Count collisions with current_hash_algorithm
box_length 16: 0 collisions (0.0%)
box_length 32: 786 collisions (0.0%)
box_length 64: 48'378 collisions (0.2%)
box_length 128: 1'771'416 collisions (0.8%)
box_length 256: 16'510'817 collisions (0.9%)
box_length 480: 111'387'188 collisions (1.0%)
Timing hash algorithm with current_hash_algorithm
box_length 16: 0 milliseconds
box_length 32: 0 milliseconds
box_length 64: 0 milliseconds
box_length 128: 3 milliseconds
box_length 256: 24 milliseconds
Timing insertions in unordered map with current_hash_algorithm
box_length 16: 0.00 seconds
box_length 32: 0.01 seconds
box_length 64: 0.05 seconds
box_length 128: 0.46 seconds
box_length 256: 5.35 seconds
Count collisions with new_hash_algorithm
box_length 16: 0 collisions (0.0%)
box_length 32: 0 collisions (0.0%)
box_length 64: 0 collisions (0.0%)
box_length 128: 0 collisions (0.0%)
box_length 256: 0 collisions (0.0%)
box_length 480: 0 collisions (0.0%)
Timing hash algorithm with new_hash_algorithm
box_length 16: 0 milliseconds
box_length 32: 0 milliseconds
box_length 64: 0 milliseconds
box_length 128: 3 milliseconds
box_length 256: 24 milliseconds
Timing insertions in unordered map with new_hash_algorithm
box_length 16: 0.00 seconds
box_length 32: 0.01 seconds
box_length 64: 0.07 seconds
box_length 128: 0.51 seconds
box_length 256: 3.86 seconds
Count collisions with boost_hash_algorithm
box_length 16: 0 collisions (0.0%)
box_length 32: 0 collisions (0.0%)
box_length 64: 14 collisions (0.0%)
box_length 128: 646 collisions (0.0%)
box_length 256: 35'821 collisions (0.0%)
box_length 480: 1'482'657 collisions (0.0%)

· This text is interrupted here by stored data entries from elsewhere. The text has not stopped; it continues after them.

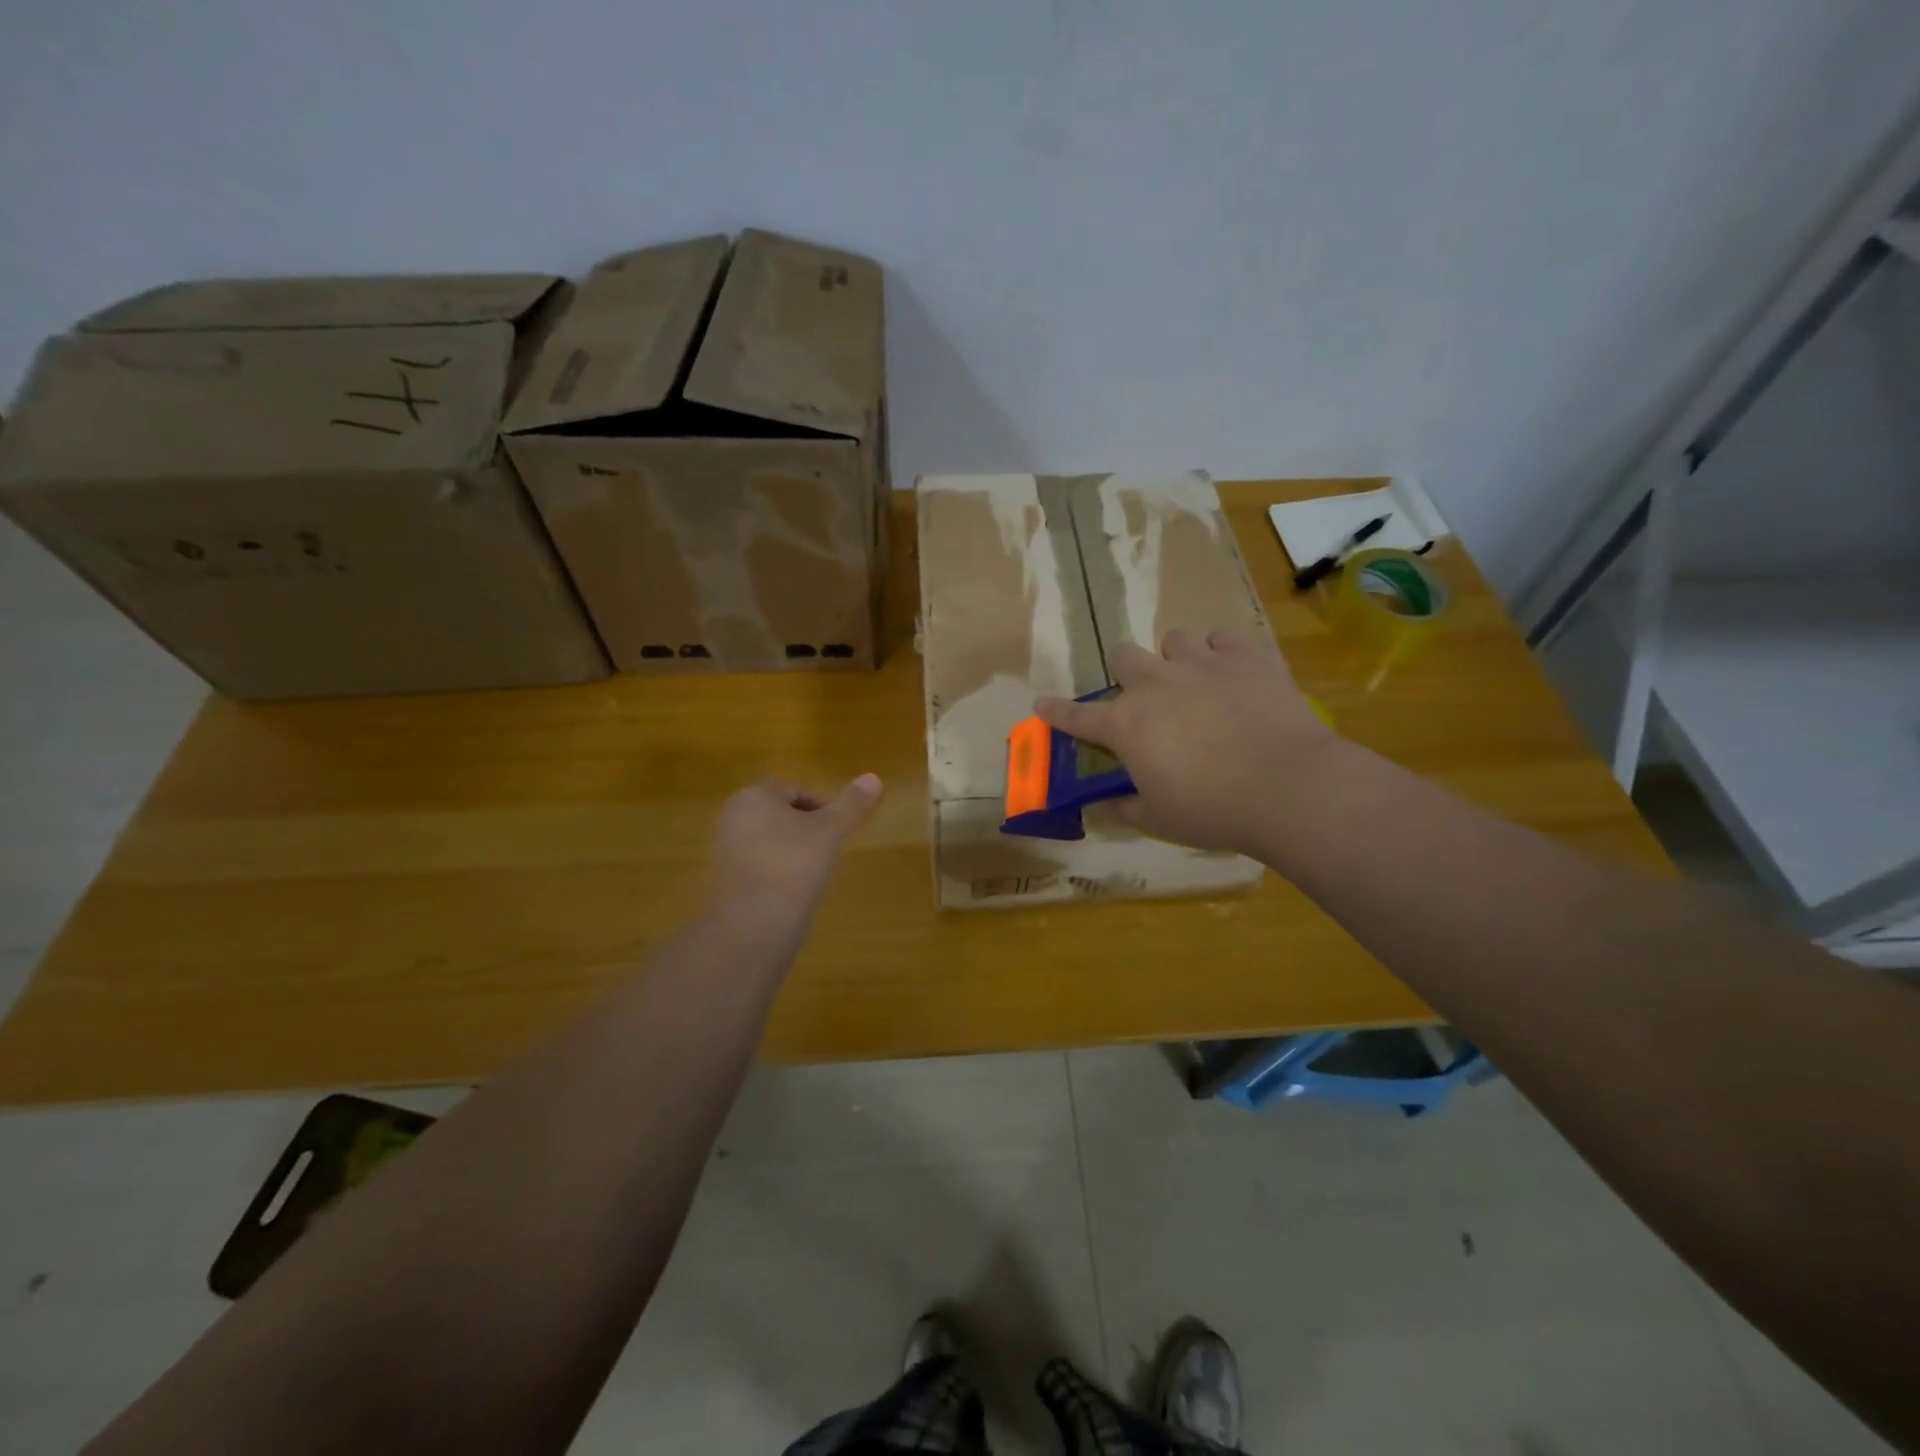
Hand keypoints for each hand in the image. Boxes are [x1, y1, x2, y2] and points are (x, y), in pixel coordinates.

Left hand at [709, 774, 883, 923]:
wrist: (755, 924)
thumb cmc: (793, 864)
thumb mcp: (830, 830)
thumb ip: (852, 804)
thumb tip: (874, 778)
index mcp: (754, 795)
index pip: (795, 790)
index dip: (822, 808)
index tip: (837, 831)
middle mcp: (734, 816)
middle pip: (782, 814)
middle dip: (807, 829)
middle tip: (828, 851)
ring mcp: (726, 849)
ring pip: (771, 840)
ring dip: (795, 851)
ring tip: (815, 873)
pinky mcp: (727, 879)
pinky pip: (761, 865)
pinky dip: (780, 872)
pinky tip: (795, 892)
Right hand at [1036, 630, 1342, 855]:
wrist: (1287, 786)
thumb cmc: (1213, 809)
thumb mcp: (1160, 818)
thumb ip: (1127, 806)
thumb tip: (1110, 803)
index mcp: (1127, 725)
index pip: (1078, 716)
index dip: (1057, 711)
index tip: (1042, 704)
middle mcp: (1156, 684)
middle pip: (1124, 656)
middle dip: (1126, 672)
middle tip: (1144, 697)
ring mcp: (1202, 664)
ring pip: (1174, 640)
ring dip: (1175, 659)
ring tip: (1193, 682)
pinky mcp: (1247, 657)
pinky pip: (1224, 638)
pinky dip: (1221, 653)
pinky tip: (1231, 673)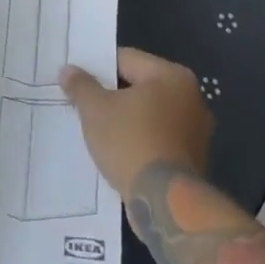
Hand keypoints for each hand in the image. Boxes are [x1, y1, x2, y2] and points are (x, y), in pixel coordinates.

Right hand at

Timing hash algorithm with boost_hash_algorithm
box_length 16: 0 milliseconds
box_length 32: 0 milliseconds
box_length 64: 1 milliseconds
box_length 128: 4 milliseconds
box_length 256: 33 milliseconds
Timing insertions in unordered map with boost_hash_algorithm
box_length 16: 0.00 seconds
box_length 32: 0.01 seconds
box_length 64: 0.15 seconds
box_length 128: 1.57 seconds
box_length 256: 14.79 seconds
While the performance gain of the new hash implementation over the current implementation is noticeable for cell indices >= 64, it's unclear to me how useful that is for end users. Maintaining a hashmap of global cell indices that contains the indices of more than 10% of the blockforest cells is quite a specific use case.

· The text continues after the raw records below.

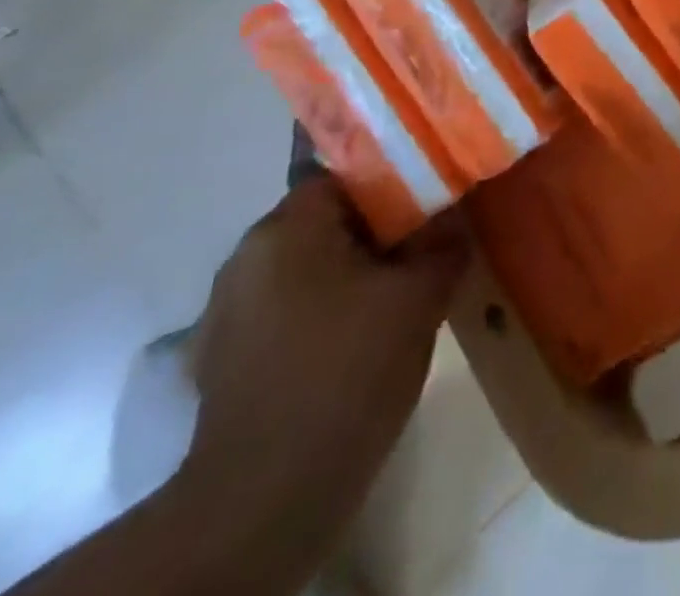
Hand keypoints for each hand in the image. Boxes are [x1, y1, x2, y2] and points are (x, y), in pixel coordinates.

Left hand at [182, 176, 466, 526]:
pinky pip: (286, 311)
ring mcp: (229, 311)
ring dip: (348, 275)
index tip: (429, 209)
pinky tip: (353, 345)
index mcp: (286, 228)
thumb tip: (456, 218)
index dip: (393, 186)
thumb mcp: (418, 300)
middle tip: (421, 254)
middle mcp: (247, 257)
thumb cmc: (346, 374)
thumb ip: (443, 245)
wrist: (264, 502)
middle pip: (325, 221)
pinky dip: (320, 314)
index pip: (345, 176)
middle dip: (375, 234)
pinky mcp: (224, 359)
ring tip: (394, 300)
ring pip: (306, 268)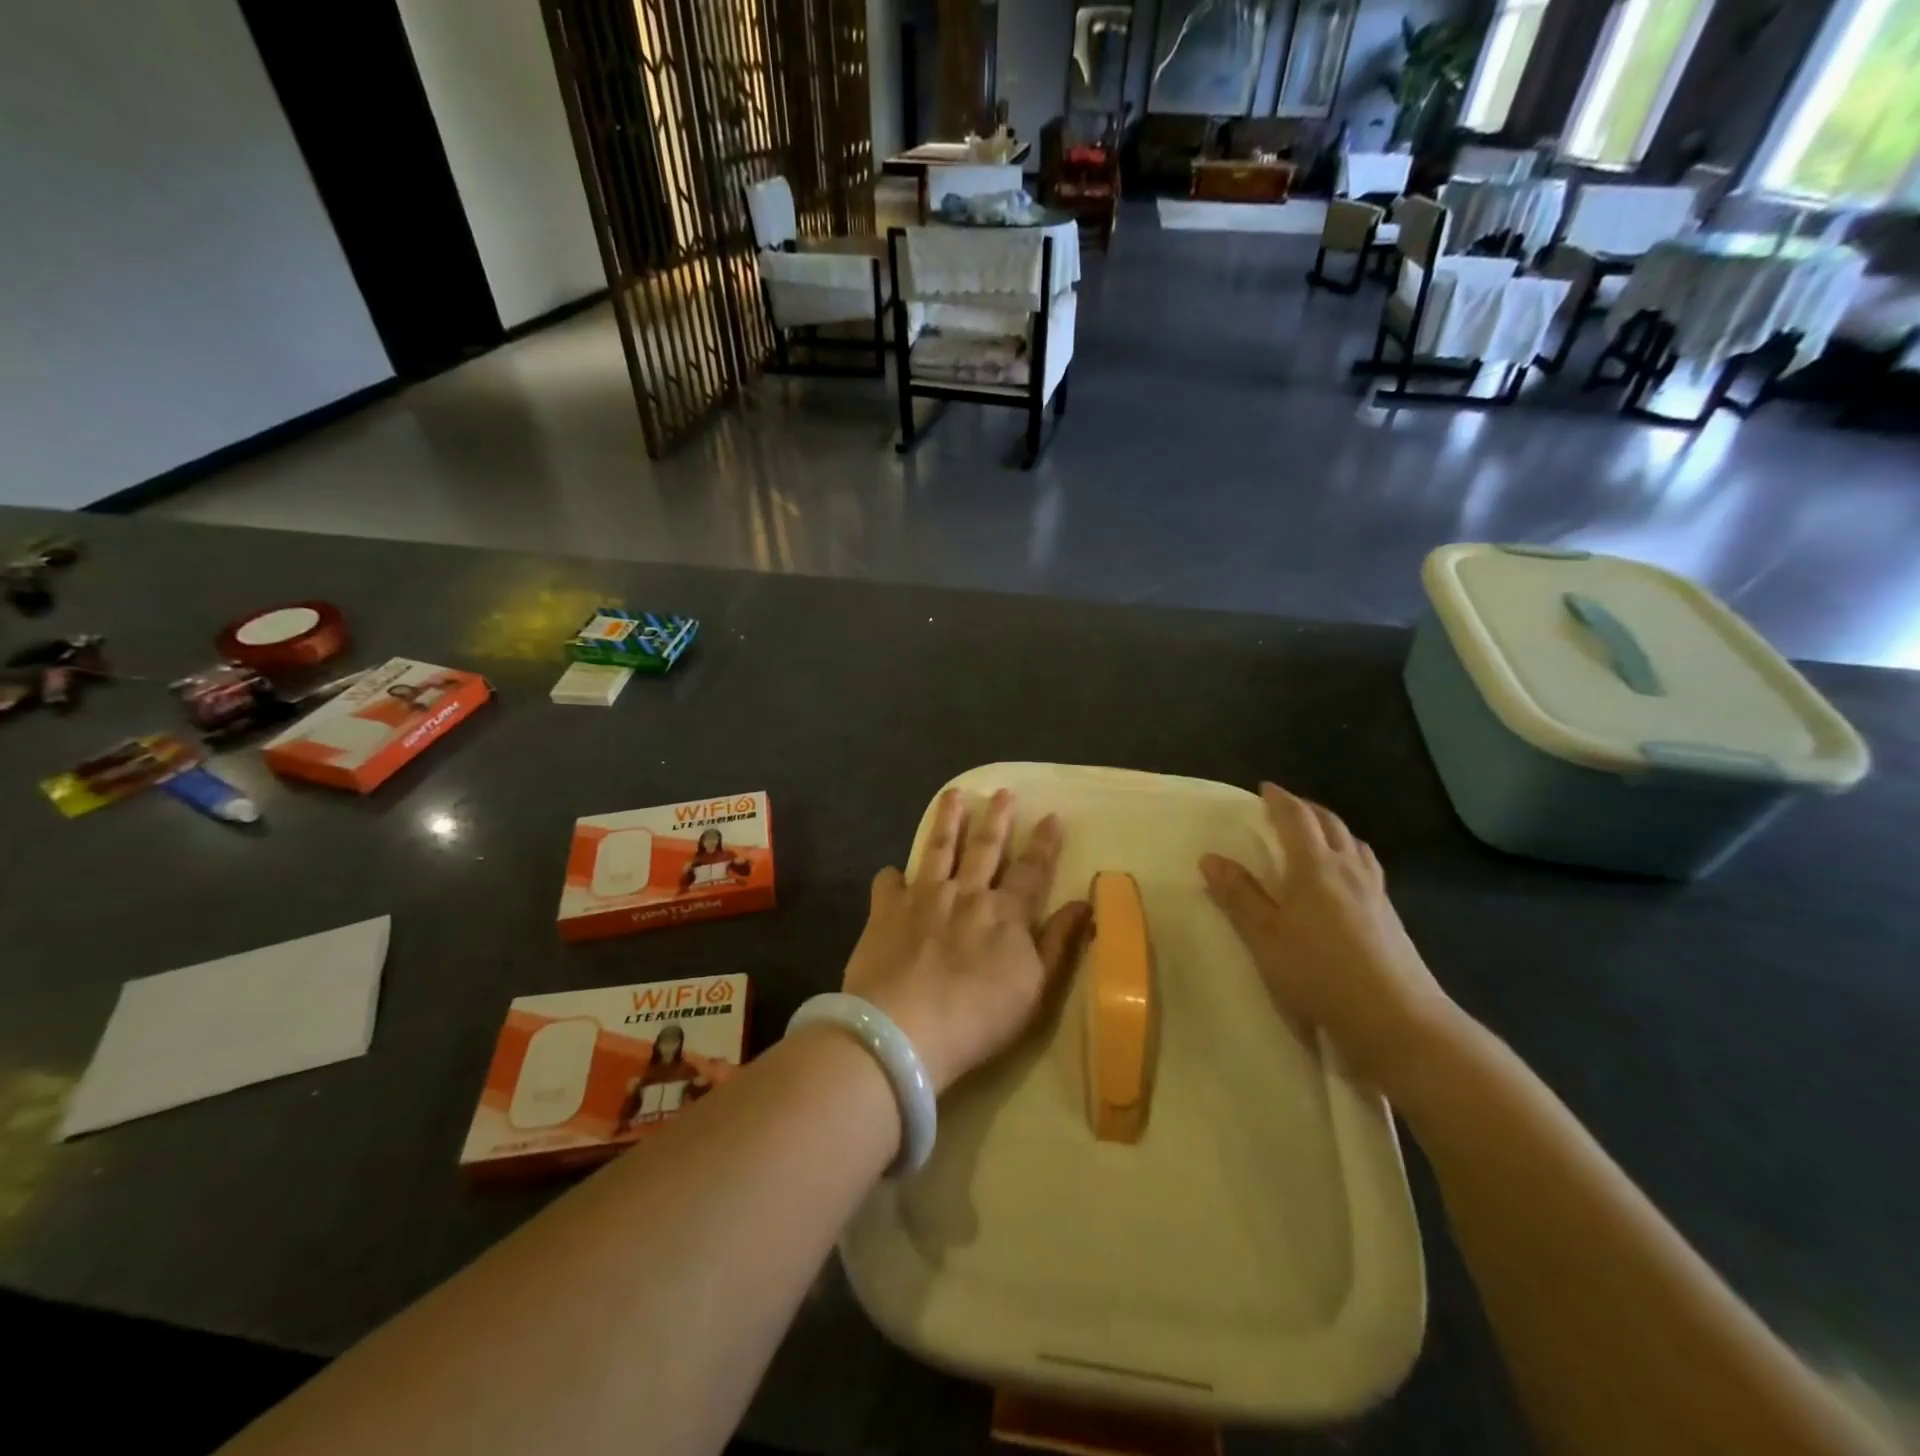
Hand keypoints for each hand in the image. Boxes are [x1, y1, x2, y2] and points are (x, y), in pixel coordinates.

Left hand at [842, 788, 1091, 1094]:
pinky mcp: (885, 911)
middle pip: (984, 848)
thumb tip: (1083, 904)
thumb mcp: (1035, 990)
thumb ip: (1058, 944)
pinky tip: (892, 872)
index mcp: (1005, 914)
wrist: (903, 1030)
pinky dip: (891, 876)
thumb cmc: (978, 1019)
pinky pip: (888, 884)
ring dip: (948, 821)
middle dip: (996, 819)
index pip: (1031, 870)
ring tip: (953, 795)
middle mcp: (966, 894)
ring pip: (938, 850)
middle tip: (1002, 792)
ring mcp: (923, 898)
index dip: (1044, 844)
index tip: (1052, 816)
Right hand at [1200, 782, 1454, 1088]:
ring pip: (1354, 845)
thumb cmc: (1319, 973)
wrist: (1396, 1019)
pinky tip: (1346, 878)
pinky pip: (1368, 868)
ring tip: (1318, 835)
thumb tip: (1211, 857)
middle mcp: (1349, 869)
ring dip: (1333, 830)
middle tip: (1287, 808)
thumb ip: (1239, 896)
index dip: (1280, 800)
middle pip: (1330, 824)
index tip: (1265, 788)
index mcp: (1316, 866)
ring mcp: (1375, 893)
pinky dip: (1351, 856)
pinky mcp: (1390, 917)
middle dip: (1307, 810)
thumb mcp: (1265, 937)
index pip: (1297, 818)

Due to the memory-intensive nature of the benchmark, it's unclear what happens after 512 (maybe my implementation wraps around eventually); for such a use case I would prefer using the Boost version. Even though it is slower and has a few collisions already at 512 on 32bit architectures, it is definitively better tested.
I'm sharing this in case it could prove useful to anyone. If you don't think there are other use cases where this collision rate could be a problem, feel free to close this ticket.